В момент двух-трех сцапали, горло им перекусили. Кровища – ты же знаешь, как из сонной артерии в потолок струя хлещет. – Помнишь того типа, которому топором шею перерубили? Ну короче, полный абзац. В обморок некоторые попадали – ясно, первыми и сожраны были. Главное, машины подъезжают и подъезжают, все выбегают – и в холл, к веселью присоединяются. Паника, а новоприбывшие думают, что так и надо. Ну теракт, типа, произошел, вот и суматоха, пока разберутся – их уже и сгрызли. Моментально в холле от мертвяков не протолкнуться стало. Я, честно скажу, не геройствовал ни разу, сразу, как первые оживать начали, и рванул подальше. Попробовал, правда, организовать эвакуацию ходячих больных через запасные пути, так народ же больной, и на голову – в первую очередь: «А куда вы нас, а мне вещи из гардероба забрать надо, а что там за шум… Зина, сходи глянь…» Мертвяки к тому времени пошли подниматься по лестницам… Короче, через полчаса больницы не стало…
– Надо было двери запирать, баррикадироваться, – задумчиво сказал Крысолов, вертя в руках пустую рюмку.
– Задним умом все крепки, – отмахнулся Старый. – Я таких историй уж сколько слышал – и как под копирку… А и не было у нас в больнице дверей с ключами: не подводная лодка с герметичными отсеками.
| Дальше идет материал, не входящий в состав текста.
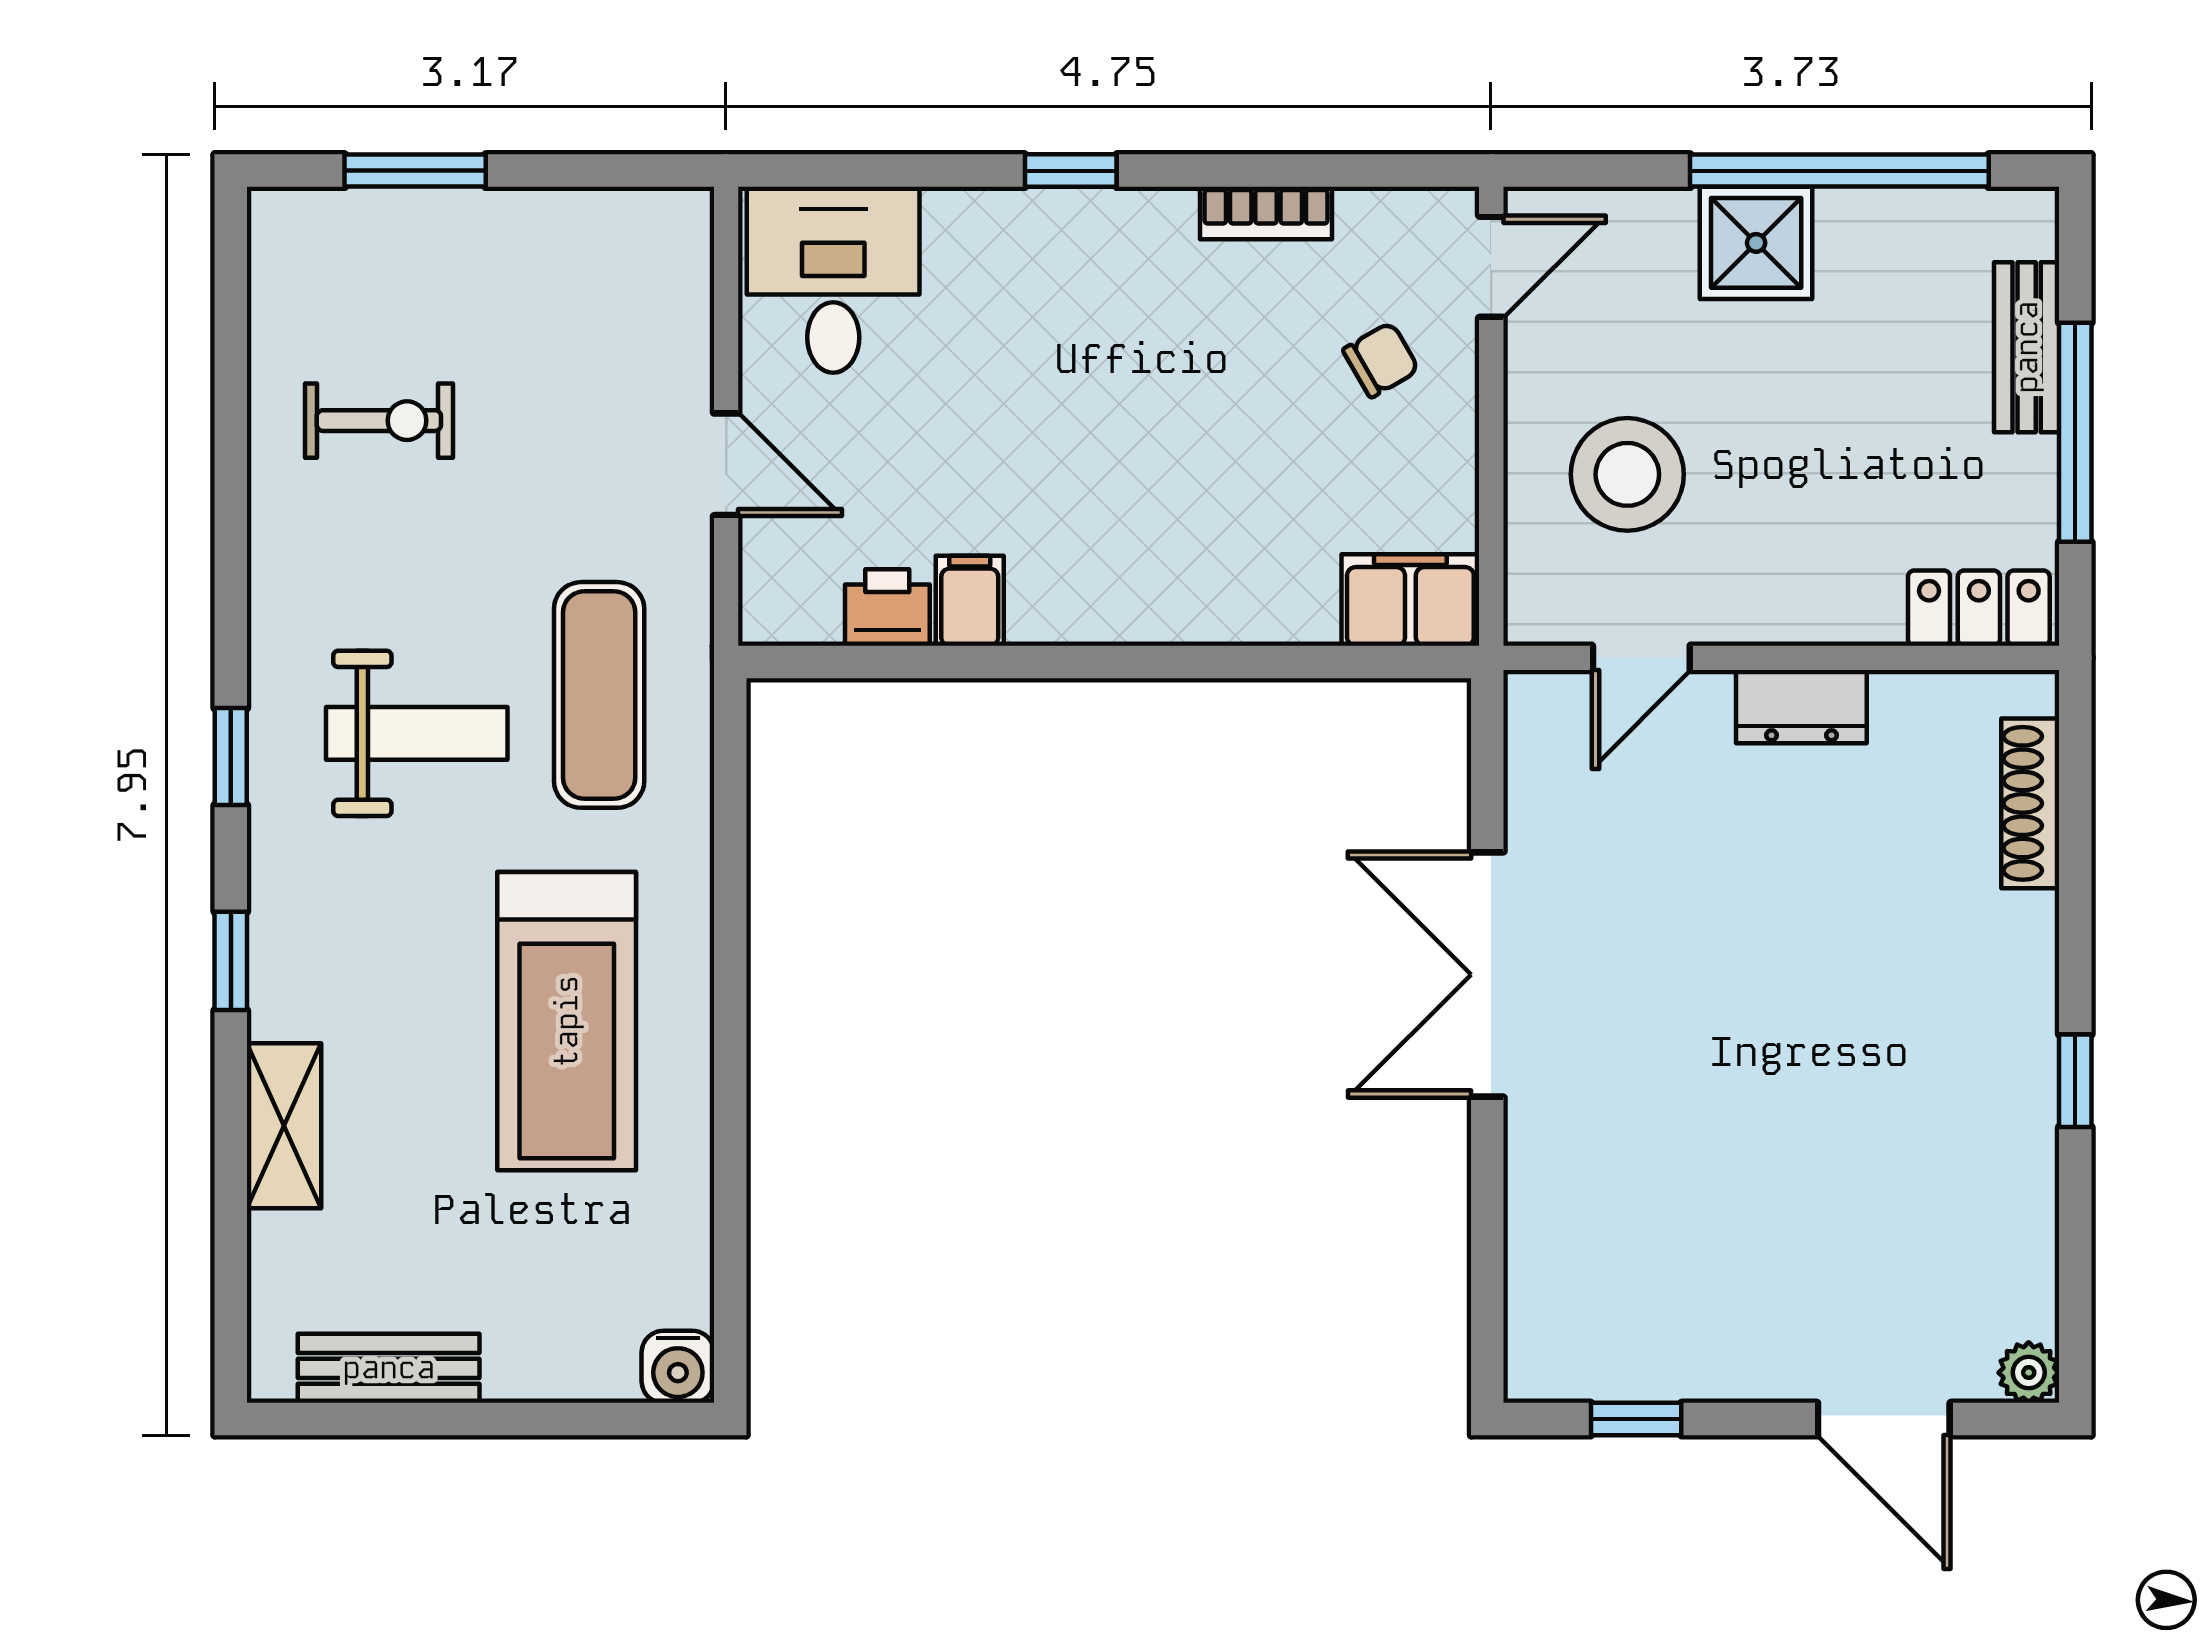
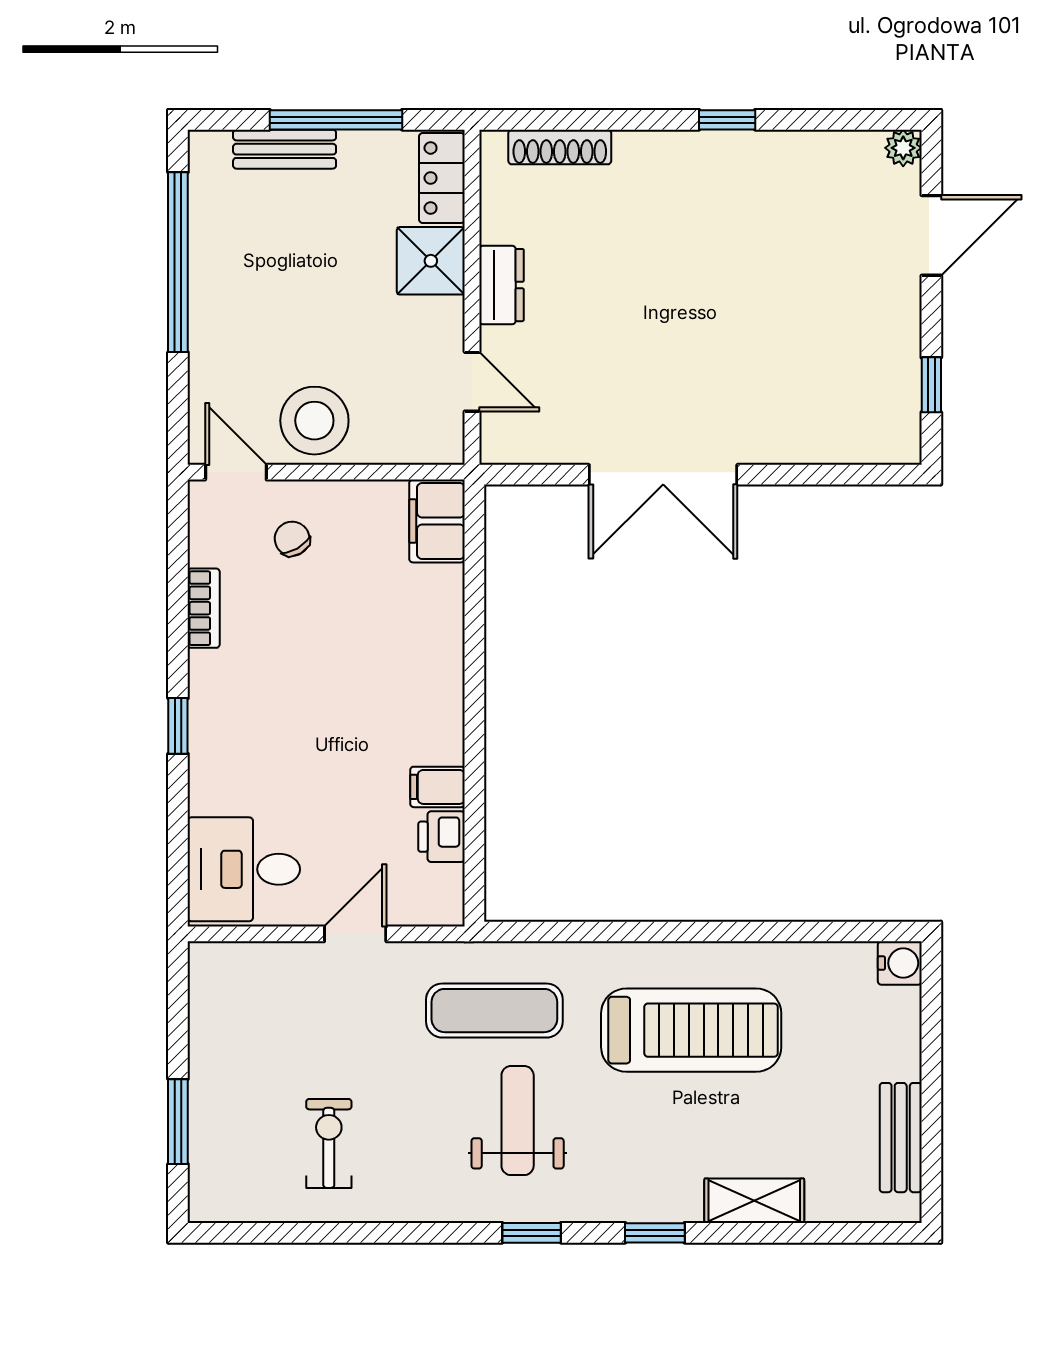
shower: (1756, 243) -> (431, 261), moved
stool: (1627, 474) -> (314, 421), moved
А главное – не готовы мы были к такому. Я именно о врачах говорю, больничных причем.
– Во-во, – кивнул Дмитрий. От выпитого коньяка шрамы на его лице налились багровым огнем. – Все же думаешь – а чем помочь можно, а кого спасти. Причем работаешь по законам мирного времени: спасать наиболее тяжелых. Вот как, в одну минуту, все перевернуть и моментально определить – этот ходячий, его спасти можно, хоть ему и шестьдесят, а этот, хоть ему и двадцать, – обречен, потому как на вытяжке лежит, с переломом бедра. Этого и в военно-полевой хирургии не было. Да и с баррикадами – кардиология, правда, забаррикадировалась – только для того, чтобы у них там у инфарктника рецидив случился, и он их без помех переловил, забаррикадированных. Один только и вырвался, чтобы нам в реанимацию прибежать и рассказать.